Published: 23 February 2009

Abstract

Background

Dense marker maps require efficient statistical methods for QTL fine mapping that work fast and efficiently with a large number of markers. In this study, the simulated dataset for the XIIth QTLMAS workshop was analyzed using a QTL fine mapping set of tools.

Methods

The QTL fine-mapping strategy was based on the use of statistical methods combining linkage and linkage disequilibrium analysis.

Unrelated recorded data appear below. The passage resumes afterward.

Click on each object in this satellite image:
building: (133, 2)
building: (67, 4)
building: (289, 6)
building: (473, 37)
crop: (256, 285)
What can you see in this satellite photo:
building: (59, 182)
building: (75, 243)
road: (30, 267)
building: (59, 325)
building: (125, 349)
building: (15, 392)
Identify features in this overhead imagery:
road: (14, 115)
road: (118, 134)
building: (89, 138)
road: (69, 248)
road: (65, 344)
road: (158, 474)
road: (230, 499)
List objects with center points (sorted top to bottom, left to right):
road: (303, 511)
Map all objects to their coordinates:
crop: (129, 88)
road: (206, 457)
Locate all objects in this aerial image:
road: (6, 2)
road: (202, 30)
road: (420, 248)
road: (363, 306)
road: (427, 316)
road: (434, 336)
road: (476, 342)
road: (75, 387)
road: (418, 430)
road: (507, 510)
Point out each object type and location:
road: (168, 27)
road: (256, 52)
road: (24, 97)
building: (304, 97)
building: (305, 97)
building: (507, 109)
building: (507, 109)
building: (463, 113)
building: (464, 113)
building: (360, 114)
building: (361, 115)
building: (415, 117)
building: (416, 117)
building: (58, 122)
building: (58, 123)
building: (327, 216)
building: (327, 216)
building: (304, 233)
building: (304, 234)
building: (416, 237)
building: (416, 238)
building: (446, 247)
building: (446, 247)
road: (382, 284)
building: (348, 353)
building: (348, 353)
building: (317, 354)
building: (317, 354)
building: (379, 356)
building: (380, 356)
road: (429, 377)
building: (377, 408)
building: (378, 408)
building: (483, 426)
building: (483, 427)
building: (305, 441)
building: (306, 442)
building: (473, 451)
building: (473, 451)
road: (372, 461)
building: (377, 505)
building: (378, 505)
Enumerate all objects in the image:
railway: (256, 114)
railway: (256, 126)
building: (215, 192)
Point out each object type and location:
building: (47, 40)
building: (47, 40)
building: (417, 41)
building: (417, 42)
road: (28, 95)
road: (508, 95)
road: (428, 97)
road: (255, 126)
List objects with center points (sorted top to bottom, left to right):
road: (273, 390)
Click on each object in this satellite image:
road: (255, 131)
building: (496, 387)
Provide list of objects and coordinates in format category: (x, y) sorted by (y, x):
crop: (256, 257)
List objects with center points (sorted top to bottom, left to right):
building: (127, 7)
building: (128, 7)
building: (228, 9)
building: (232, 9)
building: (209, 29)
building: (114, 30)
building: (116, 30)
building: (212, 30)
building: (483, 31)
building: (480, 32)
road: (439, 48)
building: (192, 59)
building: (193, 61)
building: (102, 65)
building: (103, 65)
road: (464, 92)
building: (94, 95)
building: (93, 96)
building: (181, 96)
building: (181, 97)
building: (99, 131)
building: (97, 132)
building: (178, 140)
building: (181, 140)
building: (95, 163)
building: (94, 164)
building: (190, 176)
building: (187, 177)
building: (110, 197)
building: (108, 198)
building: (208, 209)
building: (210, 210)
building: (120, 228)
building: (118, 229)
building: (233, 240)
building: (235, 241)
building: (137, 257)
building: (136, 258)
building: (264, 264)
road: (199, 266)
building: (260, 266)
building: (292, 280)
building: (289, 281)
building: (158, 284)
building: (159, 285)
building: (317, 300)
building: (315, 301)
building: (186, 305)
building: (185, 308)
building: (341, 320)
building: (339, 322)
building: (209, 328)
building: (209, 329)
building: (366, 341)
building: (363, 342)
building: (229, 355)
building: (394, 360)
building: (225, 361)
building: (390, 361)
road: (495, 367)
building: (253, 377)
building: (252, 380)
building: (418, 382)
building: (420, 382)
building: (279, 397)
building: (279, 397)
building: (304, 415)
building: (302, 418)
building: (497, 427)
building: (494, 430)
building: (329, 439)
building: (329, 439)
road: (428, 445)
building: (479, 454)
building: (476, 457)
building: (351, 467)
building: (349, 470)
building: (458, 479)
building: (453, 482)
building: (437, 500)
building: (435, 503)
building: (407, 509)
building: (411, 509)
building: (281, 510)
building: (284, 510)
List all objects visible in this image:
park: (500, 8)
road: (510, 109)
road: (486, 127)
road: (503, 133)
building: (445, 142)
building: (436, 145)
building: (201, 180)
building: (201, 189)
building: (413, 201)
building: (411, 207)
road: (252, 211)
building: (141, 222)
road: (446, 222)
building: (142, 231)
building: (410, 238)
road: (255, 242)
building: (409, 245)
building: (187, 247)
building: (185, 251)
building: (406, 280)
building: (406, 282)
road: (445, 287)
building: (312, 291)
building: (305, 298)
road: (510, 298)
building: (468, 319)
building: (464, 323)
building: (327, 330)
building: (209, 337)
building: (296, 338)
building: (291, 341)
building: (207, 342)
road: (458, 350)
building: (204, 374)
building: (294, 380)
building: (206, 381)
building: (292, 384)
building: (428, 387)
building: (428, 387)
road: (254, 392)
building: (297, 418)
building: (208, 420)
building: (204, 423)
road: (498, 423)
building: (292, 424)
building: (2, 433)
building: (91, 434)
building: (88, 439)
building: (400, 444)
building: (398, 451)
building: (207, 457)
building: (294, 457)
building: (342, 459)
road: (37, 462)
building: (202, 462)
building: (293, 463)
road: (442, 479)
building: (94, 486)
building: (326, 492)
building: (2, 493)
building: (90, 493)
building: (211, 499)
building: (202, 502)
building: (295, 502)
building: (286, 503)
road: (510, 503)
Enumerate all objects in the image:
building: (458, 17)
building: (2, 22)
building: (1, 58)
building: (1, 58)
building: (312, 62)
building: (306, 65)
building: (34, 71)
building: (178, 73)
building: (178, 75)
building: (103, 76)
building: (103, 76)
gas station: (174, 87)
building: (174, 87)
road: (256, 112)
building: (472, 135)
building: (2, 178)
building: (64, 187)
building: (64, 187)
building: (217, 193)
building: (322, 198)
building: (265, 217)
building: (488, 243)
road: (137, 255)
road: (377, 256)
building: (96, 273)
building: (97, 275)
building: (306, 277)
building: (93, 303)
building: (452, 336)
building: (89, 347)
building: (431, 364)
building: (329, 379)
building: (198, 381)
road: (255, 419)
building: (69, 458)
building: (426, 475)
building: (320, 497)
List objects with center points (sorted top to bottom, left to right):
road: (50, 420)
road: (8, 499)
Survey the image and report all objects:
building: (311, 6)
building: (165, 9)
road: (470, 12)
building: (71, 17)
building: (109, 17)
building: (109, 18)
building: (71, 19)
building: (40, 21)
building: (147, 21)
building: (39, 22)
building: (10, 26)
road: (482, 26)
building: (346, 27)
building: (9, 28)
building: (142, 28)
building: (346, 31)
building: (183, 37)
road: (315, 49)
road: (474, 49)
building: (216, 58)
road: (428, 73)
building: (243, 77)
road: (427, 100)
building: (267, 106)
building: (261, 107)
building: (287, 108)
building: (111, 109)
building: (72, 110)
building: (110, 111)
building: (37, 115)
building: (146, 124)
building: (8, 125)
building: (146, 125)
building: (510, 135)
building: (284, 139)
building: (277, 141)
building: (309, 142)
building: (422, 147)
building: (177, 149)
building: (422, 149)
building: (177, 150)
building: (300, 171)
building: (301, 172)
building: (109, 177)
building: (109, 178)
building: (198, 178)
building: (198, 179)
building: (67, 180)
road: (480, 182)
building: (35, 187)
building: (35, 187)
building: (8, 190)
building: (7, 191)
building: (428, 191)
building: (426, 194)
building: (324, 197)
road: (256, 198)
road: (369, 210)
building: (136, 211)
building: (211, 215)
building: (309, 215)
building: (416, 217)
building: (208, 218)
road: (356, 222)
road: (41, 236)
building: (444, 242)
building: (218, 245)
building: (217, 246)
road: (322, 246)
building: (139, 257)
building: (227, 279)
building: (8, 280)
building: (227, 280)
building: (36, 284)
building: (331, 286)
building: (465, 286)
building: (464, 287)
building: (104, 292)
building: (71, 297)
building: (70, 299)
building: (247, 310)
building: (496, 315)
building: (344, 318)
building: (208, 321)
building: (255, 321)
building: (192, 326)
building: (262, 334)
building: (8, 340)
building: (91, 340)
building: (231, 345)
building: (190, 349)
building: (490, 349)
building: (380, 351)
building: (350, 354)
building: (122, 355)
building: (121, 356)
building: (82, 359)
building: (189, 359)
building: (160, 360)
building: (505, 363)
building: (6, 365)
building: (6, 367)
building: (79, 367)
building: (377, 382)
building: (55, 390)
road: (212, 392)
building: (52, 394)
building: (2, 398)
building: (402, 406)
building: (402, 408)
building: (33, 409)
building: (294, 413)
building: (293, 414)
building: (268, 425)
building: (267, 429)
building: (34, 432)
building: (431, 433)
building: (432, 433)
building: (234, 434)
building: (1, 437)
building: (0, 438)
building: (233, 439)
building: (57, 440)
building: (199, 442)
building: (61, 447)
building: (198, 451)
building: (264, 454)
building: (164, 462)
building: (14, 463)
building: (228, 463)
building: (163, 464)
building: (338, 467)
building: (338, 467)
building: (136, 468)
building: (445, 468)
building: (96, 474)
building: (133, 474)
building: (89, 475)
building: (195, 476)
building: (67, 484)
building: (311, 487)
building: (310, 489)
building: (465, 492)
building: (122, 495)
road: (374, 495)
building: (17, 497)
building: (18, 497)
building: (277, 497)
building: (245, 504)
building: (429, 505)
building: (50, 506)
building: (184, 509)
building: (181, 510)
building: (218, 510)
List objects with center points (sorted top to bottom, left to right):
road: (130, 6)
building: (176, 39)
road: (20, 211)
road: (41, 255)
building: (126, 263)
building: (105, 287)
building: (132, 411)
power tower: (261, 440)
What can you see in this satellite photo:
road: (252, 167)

Variance component based linkage analysis provided confidence intervals for the QTL. Within these regions, two additional analyses combining both linkage analysis and linkage disequilibrium information were applied. The first method estimated identity-by-descent probabilities among base haplotypes that were used to group them in different clusters. The second method constructed haplotype groups based on identity-by-state probabilities.

Results

Two QTL explaining 9.4 and 3.3% of the genetic variance were found with high significance on chromosome 1 at positions 19.5 and 76.6 cM. On chromosome 2, two QTL were also detected at positions 26.0 and 53.2 explaining respectively 9.0 and 7.8 of total genetic variance. The QTL detected on chromosome 3 at position 11.9 cM (5% of variance) was less important. The QTL with the highest effect (37% of variance) was detected on chromosome 4 at position 3.1 cM and another QTL (13.6% of variance) was detected on chromosome 5 at position 93.9 cM.

Conclusion

The proposed strategy for fine-mapping of QTL combining linkage and linkage disequilibrium analysis allowed detecting the most important QTL with an additive effect in a short period but it should be extended in the future in order to fine-map linked and epistatic QTL.